◆ **Activity**:
From the records below, copy out every line word for word, starting at the line that contains "control is obtained" and ending at the line that contains "The R Journal". Leave the pictures out of your answer.

◆ **Input for this task**:
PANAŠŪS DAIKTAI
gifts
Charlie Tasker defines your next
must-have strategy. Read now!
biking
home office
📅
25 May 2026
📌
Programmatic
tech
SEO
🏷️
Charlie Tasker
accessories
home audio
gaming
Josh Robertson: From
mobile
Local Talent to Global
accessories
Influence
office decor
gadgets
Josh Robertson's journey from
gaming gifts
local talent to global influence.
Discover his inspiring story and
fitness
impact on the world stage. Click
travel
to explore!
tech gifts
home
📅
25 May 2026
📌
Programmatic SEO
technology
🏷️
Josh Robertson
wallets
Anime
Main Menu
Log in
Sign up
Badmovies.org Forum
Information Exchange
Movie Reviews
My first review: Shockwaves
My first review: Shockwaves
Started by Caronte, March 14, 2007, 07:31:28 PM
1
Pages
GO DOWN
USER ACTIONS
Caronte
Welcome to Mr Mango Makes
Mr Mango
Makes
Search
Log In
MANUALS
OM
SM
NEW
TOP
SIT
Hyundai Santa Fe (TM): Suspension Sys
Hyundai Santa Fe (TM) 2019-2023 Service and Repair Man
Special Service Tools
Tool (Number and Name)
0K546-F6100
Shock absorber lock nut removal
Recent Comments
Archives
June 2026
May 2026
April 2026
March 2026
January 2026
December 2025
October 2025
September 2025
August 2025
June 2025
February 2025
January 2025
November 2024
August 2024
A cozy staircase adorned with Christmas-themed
==
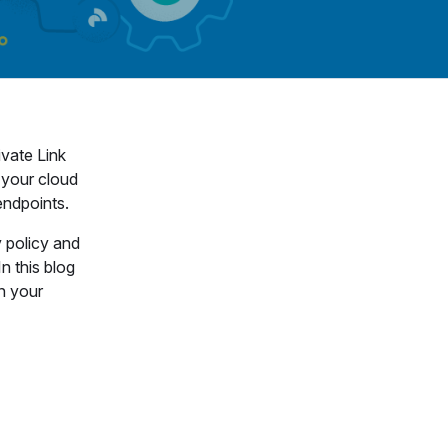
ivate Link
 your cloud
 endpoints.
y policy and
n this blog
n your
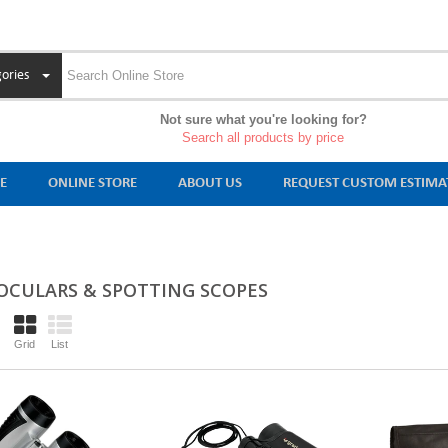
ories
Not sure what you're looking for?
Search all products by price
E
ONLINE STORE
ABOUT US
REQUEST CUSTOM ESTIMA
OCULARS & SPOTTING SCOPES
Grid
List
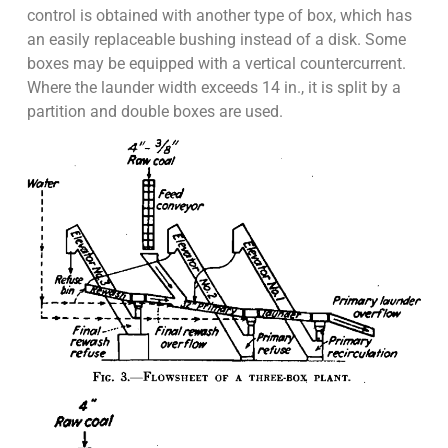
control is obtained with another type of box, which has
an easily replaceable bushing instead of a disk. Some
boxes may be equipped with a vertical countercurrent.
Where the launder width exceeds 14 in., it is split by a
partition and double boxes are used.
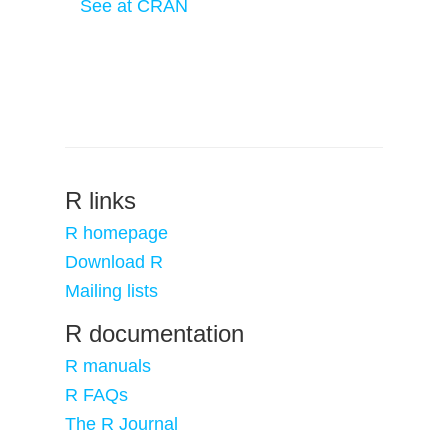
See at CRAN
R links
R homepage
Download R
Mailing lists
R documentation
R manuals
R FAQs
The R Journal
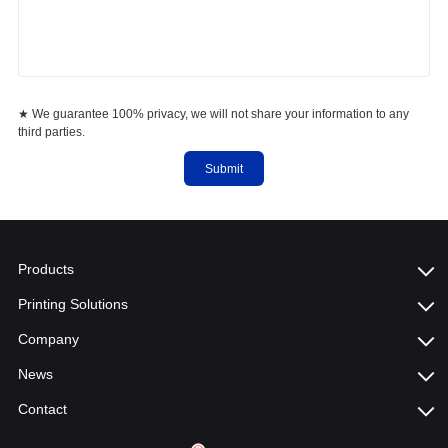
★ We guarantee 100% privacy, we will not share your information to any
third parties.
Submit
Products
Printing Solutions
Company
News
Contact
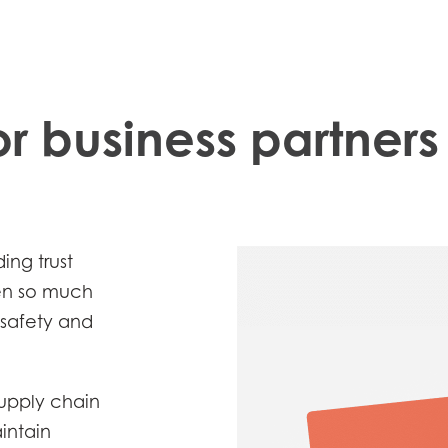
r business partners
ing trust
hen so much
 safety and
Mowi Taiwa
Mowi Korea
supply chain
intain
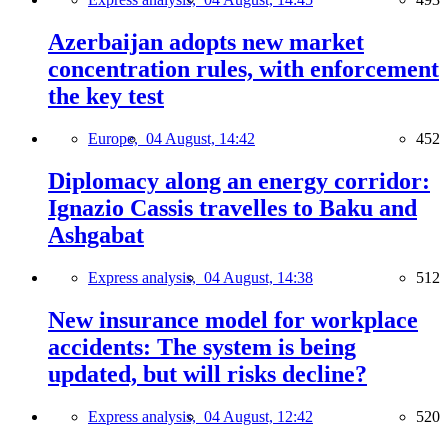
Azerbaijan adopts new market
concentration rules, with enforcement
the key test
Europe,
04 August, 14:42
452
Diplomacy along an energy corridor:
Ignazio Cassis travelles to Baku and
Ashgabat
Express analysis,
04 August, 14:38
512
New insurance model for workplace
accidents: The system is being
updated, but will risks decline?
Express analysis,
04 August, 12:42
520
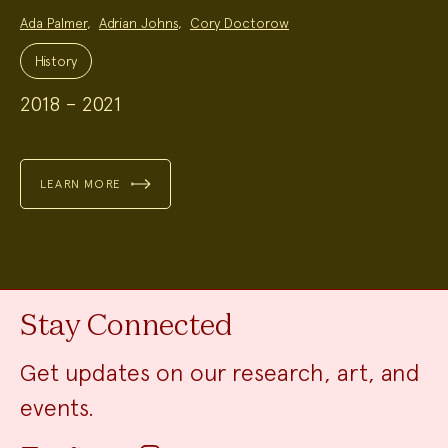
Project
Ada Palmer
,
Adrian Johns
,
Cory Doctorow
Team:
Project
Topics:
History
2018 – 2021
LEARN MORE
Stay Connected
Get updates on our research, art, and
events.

◆ **Response to the exercise**:
control is obtained with another type of box, which has
an easily replaceable bushing instead of a disk. Some
boxes may be equipped with a vertical countercurrent.
Where the launder width exceeds 14 in., it is split by a
partition and double boxes are used.
See at CRAN
R links
R homepage
Download R
Mailing lists
R documentation
R manuals
R FAQs
The R Journal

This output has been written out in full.